VLHSA: Vision-Language Hierarchical Semantic Alignment for Jigsaw Puzzle Solving with Eroded Gaps
Zhuoning Xu, Xinyan Liu
TL;DR
The paper tackles jigsaw puzzle solving with fragment gaps by leveraging semantic guidance from natural language. It introduces Vision-Language Hierarchical Semantic Alignment (VLHSA), which aligns visual patches with textual descriptions at token, region, and global levels using dual encoders (Vision Mamba and BLIP) and CLIP text features, with Hungarian assignment for final placement. Empirical results on JPwLEG-3 and JPwLEG-5 demonstrate state-of-the-art performance, notably a 14.2 percentage point gain in piece accuracy on JPwLEG-5 and a 19.0% Perfect reconstruction rate, with ablations confirming the crucial role of global alignment and the value of multimodal fusion. The work establishes a new multimodal paradigm for spatial reconstruction, showing that semantic language cues can significantly augment vision-only puzzle solvers in challenging, gap-filled scenarios.
Abstract
Jigsaw puzzle solving remains challenging in computer vision, requiring an understanding of both local fragment details and global spatial relationships.
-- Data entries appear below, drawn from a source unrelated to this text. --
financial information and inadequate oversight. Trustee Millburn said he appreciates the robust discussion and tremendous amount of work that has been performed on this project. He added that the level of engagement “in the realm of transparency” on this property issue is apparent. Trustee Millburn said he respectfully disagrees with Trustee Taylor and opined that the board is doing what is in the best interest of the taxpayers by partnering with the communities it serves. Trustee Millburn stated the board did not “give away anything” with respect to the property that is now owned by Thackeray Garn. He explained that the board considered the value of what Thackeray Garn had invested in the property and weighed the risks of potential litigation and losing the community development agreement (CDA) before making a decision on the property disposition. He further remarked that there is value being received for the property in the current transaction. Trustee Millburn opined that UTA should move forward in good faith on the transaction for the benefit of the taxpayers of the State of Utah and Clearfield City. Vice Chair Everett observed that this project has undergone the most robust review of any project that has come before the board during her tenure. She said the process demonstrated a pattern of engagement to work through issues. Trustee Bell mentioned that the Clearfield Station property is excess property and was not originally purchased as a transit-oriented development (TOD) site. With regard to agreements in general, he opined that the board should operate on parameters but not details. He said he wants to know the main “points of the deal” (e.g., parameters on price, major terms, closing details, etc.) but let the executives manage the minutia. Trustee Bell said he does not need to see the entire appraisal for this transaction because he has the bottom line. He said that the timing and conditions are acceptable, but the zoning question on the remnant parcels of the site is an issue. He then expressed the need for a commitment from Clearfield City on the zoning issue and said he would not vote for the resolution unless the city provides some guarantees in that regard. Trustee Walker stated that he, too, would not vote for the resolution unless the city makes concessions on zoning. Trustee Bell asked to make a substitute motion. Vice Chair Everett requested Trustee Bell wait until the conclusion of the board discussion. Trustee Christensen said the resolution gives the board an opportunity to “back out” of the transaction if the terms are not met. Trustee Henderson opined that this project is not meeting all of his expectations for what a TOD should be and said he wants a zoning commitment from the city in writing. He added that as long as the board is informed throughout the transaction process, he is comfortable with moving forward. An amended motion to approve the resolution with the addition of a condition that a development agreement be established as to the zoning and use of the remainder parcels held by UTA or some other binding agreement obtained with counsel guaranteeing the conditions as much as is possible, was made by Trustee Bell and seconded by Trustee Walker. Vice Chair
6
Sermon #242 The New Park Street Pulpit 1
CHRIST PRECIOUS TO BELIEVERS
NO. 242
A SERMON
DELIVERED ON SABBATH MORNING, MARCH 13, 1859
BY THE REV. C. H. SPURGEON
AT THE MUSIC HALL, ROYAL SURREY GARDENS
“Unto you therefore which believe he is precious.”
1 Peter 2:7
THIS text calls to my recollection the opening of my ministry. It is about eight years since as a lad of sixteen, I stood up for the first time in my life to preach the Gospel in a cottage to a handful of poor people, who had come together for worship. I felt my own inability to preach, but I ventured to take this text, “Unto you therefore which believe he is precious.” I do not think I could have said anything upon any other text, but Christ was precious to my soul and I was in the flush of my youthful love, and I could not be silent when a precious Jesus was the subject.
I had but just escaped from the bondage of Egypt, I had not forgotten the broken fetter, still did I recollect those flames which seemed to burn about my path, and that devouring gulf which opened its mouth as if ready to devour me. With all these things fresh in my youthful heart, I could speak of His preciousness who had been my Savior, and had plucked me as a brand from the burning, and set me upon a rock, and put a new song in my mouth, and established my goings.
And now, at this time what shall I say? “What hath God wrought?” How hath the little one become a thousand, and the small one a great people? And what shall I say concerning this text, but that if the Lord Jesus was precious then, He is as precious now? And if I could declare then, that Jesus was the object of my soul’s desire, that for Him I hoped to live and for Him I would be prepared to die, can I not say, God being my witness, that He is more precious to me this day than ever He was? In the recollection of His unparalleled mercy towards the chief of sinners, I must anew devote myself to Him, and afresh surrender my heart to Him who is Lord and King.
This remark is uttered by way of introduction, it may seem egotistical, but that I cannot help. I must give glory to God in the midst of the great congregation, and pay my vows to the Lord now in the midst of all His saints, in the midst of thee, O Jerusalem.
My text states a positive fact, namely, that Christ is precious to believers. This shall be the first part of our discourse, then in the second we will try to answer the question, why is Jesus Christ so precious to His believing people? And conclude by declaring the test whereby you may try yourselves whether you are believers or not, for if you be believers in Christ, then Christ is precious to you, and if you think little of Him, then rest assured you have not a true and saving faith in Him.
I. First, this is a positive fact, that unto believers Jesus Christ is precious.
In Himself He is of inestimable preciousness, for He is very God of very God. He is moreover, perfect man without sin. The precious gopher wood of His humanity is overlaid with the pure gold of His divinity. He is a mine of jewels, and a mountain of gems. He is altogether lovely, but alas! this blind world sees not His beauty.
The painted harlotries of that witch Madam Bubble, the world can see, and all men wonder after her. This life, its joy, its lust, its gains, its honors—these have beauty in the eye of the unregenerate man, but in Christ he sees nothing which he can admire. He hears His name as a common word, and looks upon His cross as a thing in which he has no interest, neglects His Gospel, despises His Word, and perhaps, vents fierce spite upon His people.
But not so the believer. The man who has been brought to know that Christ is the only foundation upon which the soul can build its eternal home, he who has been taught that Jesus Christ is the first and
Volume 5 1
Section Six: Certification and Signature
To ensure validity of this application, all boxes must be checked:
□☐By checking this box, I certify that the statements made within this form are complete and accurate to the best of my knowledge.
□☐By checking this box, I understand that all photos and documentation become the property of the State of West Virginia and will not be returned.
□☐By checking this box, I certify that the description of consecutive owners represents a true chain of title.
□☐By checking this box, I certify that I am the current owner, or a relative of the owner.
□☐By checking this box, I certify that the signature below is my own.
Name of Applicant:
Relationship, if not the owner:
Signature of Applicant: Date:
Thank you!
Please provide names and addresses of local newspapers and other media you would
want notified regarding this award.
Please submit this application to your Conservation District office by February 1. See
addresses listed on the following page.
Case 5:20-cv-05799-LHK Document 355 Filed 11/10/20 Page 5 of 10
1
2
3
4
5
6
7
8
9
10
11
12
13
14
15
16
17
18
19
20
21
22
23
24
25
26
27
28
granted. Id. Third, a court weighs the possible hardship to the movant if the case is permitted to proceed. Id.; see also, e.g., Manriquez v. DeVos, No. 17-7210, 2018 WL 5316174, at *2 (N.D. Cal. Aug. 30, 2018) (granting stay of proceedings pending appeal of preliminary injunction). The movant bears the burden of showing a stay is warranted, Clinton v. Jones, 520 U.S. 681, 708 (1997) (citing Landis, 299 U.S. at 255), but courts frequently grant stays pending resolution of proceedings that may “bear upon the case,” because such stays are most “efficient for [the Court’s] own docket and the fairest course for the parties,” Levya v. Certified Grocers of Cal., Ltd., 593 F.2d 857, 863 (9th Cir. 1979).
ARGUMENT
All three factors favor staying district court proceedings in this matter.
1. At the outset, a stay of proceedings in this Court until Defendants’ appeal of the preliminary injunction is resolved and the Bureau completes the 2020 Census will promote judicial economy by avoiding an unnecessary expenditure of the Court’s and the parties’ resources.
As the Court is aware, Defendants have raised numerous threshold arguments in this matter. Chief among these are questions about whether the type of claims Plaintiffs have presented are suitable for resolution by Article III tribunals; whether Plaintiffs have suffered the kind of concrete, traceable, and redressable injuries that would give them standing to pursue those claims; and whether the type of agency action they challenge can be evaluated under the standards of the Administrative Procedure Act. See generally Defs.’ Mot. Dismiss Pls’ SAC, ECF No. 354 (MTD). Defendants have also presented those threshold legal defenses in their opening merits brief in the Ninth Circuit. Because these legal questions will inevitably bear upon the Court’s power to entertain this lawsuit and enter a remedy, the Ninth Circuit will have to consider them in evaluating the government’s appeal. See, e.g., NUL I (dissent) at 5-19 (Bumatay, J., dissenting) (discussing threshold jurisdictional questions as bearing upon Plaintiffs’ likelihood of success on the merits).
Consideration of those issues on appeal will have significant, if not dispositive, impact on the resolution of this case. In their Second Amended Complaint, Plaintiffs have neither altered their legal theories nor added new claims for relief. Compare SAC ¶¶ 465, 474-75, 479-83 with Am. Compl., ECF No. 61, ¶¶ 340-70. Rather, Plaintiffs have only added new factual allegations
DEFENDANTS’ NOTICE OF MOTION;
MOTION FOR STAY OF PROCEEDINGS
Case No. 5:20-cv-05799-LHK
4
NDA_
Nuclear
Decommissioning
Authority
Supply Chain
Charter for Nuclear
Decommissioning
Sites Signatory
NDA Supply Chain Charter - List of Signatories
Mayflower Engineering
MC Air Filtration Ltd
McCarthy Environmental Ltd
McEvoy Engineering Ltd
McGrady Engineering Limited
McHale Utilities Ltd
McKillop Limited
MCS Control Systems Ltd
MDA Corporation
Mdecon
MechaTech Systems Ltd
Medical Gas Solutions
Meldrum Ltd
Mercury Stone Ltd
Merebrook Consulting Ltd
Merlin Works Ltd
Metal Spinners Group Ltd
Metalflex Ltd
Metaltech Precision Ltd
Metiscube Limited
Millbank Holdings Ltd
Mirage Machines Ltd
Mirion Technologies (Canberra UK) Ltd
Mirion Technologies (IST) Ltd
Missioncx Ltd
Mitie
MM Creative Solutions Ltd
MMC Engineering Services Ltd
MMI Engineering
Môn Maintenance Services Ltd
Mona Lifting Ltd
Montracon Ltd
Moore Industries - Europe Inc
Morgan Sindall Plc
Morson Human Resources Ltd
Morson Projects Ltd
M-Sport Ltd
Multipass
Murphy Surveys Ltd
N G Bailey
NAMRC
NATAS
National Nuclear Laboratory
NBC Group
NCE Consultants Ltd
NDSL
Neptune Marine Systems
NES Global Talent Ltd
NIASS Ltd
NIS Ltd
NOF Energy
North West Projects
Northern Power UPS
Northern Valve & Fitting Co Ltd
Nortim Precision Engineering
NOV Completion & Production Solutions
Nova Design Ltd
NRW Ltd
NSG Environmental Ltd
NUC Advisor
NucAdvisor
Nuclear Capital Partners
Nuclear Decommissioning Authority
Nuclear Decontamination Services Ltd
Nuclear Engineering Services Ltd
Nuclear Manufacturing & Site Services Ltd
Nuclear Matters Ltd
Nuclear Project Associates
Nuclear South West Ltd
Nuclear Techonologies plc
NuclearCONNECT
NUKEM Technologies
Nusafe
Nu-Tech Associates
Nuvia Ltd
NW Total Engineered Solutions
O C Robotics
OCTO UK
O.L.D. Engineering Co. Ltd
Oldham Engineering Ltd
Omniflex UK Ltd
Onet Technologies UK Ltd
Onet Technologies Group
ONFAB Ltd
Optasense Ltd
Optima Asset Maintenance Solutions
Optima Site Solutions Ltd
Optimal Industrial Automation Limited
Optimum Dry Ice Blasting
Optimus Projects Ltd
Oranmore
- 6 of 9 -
While most traditional approaches only focus on visual cues like edge matching and visual coherence, few methods explore natural language descriptions for semantic guidance in challenging scenarios, especially for eroded gap puzzles. We propose a vision-language framework that leverages textual context to enhance puzzle assembly performance. Our approach centers on the Vision-Language Hierarchical Semantic Alignment (VLHSA) module, which aligns visual patches with textual descriptions through multi-level semantic matching from local tokens to global context. Also, a multimodal architecture that combines dual visual encoders with language features for cross-modal reasoning is integrated into this module. Experiments demonstrate that our method significantly outperforms state-of-the-art models across various datasets, achieving substantial improvements, including a 14.2 percentage point gain in piece accuracy. Ablation studies confirm the critical role of the VLHSA module in driving improvements over vision-only approaches. Our work establishes a new paradigm for jigsaw puzzle solving by incorporating multimodal semantic insights.